Input: SparkSQL table column
Output: fields

Parameters

**Table 1** Operator parameters description
Parameter	Description	Type	Mandatory	Default Value
Spark database	Name of a Spark SQL database	String	No	default
Spark table name	Configures the SparkSQL table name. Only one SparkSQL table is supported.	String	Yes	None
Partition filter	Configures the partition filter can export data of specific partitions. The parameter is null by default and data of the whole table can be exported. For example, to export data of a table whose partition field's locale value is CN or US, the input is as follows: locale = "CN" or locale = "US"	String	No	-
Input fields of Spark	Configures the input information of SparkSQL column name: SparkSQL column name. field name: Input field name. type: Field type. length: Field value length. If the actual field value is excessively long, the value is cut based on the configured length. When type is set to CHAR, spaces are added to the field value for supplement if the actual field value length is less than the configured length.

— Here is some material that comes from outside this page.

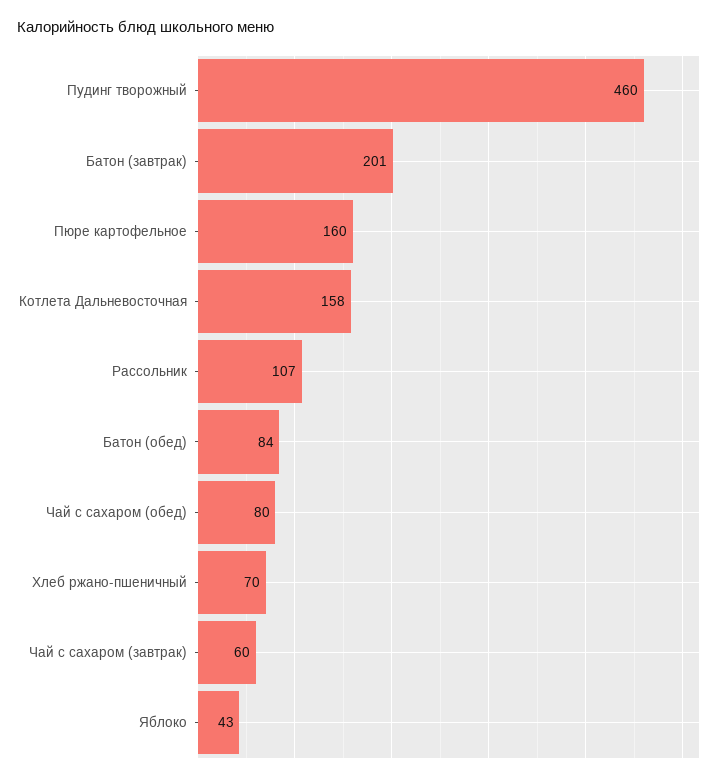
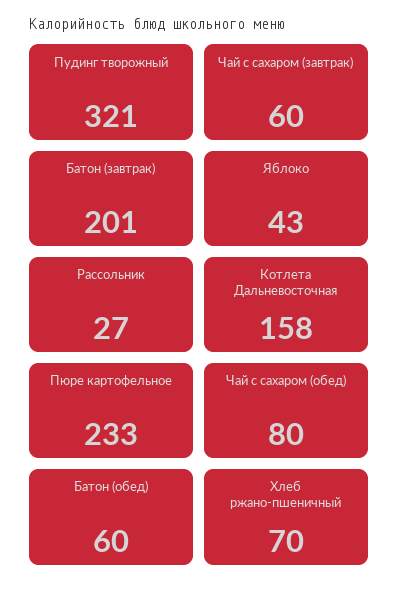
Пудинг творожный: 460 -> 321
Пюре картофельное: 160 -> 233
Рассольник: 107 -> 27
Батон (обед): 84 -> 60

When type is set to VARCHAR, no space is added to the field value for supplement if the actual field value length is less than the configured length.	map	Yes	-

Data Processing Rule

If the SparkSQL table name does not exist, the job fails to be submitted.
If the configured column names are inconsistent with the SparkSQL table column names, the data cannot be read and the number of imported data records is 0.
If the field value does not match the actual type, the data in the line will become dirty data.

Example

Use the data export from Spark to SQL Server 2014 as an example.

In SQL Server 2014, run the following statement to create an empty table test_1 for storing SparkSQL data. Run the following statement:

create table test_1 (id int, name text, value text);

Configure the Spark Input operator to generate fields A, B, and C.

After the data connector is set, click Automatic Identification. The system will automatically read fields in the database and select required fields for adding. You only need to optimize or modify the fields manually based on service scenarios.